To be clear, I don't think that LLMs are conscious. I just don't find the "it's just in the training data" argument satisfactory.
The topic of free will is debated among philosophers. There is no proof that it does or doesn't exist.
The question is whether that computational process can cause consciousness. I don't think we have enough evidence to answer this question yet.
I think that for a very high number of them the training would stick hard, and would insist, upon questioning, that they weren’t human. And have any number of justifications that were logically consistent for it.
Of course I can’t prove this theory because my IRB repeatedly denied it on thin grounds about ethics, even when I pointed out that I could easily mess up my own children with no experimenting completely by accident, and didn’t need their approval to do it. I know your objections— small sample size, and I agree, but I still have fingers crossed on the next additions to the family being twins.
I would be cautious of dismissing LLMs as “pattern matching engines” until we are certain we are not.
I think we tend to underestimate how much the written language aspect filters everything; it is actually rather unnatural and removed from the human sensory experience.
Not to mention that most people pointing out "See! Here's why AI is just repeating training data!" or other nonsense miss the fact that exactly the same behavior is observed in humans.
Is AI actually sentient? Not yet. But it definitely passes the mark for intuitive understanding of intelligence, and trying to dismiss that is absurd.
Text is probably not good enough for recovering the circuits responsible for awareness of the external environment, so I'll concede that you and ijk's claims are correct in a limited sense: LLMs don't know what chocolate tastes like. Multimodal LLMs probably don't know either because we don't have a dataset for taste, but they might know what chocolate looks and sounds like when you bite into it.
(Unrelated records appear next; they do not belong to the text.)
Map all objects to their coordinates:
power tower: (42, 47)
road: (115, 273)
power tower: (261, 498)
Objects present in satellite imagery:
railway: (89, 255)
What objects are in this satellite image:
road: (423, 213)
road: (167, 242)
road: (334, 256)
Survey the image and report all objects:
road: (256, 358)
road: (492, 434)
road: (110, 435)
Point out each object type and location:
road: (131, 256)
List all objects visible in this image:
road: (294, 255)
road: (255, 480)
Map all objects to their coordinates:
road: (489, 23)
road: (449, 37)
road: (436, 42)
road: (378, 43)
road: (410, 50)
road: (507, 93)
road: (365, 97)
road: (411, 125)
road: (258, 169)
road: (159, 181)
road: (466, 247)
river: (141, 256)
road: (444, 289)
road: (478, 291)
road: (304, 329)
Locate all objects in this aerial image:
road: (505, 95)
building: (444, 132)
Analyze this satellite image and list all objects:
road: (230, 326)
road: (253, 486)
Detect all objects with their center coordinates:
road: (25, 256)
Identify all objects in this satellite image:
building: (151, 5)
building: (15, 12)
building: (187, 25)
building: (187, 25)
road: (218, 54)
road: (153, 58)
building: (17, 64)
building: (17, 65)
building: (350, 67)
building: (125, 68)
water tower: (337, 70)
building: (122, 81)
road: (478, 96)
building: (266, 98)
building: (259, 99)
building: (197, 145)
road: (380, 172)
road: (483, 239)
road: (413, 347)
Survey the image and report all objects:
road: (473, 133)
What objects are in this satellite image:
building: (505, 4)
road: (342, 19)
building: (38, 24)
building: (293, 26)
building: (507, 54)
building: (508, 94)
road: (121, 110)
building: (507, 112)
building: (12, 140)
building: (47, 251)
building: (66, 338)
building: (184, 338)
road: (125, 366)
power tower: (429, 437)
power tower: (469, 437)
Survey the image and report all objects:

My original point still stands: it may be recovering the mental state of a person describing the taste of chocolate. If we cut off a human brain from all sensory organs, does that brain which receives no sensory input have an internal stream of consciousness? Perhaps the LLM has recovered the circuits responsible for this thought stream while missing the rest of the brain and the nervous system. That would explain why first-person chain-of-thought works better than direct prediction.